MVHS is also freezing open positions “except for those that are deemed essential.” The plan also extends the four-month recovery plan’s requirements for decreased discretionary spending and freezing nonessential capital expenditures.

MVHS said it’s holding talks with the unions, United Food & Commercial Workers and Communications Workers of America (or CWA) about the impact on their membership.

In her message, Stromstad told the employees that the plan seeks to address an “uncertain” time for the organization.

She said patient and medical-procedure volumes have improved since the worst of the coronavirus crisis, but not all the way.

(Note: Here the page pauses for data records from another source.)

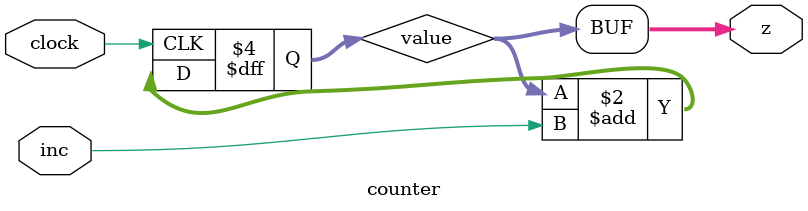
<source format=v>
module counter(
    input inc,
    input clock,
    output [0:N-1] z
);
    parameter N = 8;

    reg [0:N-1] value;

    initial
        value = 0;

    always @(posedge clock) begin
        value = value + inc;
    end

    assign
        z = value;

endmodule // counter
</source>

“And, while are our volumes are increasing slowly, we are uncertain if they will ever go back to what they were, and in some areas, we are seeing little to no volume. To put this in perspective, even if we operate at 85 percent of our pre-COVID volumes, we will sustain monthly losses of between $5 [million] and $7 million per month, or about $86 million a year. Clearly this is not sustainable,” she noted.

The economic toll this pandemic has taken on health-care facilities has been “enormous,” per Stromstad’s message.

“For MVHS, the federal relief funding and our four-month recovery plan stabilized our financial situation for the short-term but will not be enough to sustain us over the long-term. To date, we have received a little more than $30 million in federal financial aid, but are projecting continuing losses due to lower volumes in our services and additional expenses for [personal protective equipment, or] PPE and other items to stay prepared for a potential resurgence of COVID-19,” she said.

Stromstad added that MVHS will share more details “in the coming weeks.”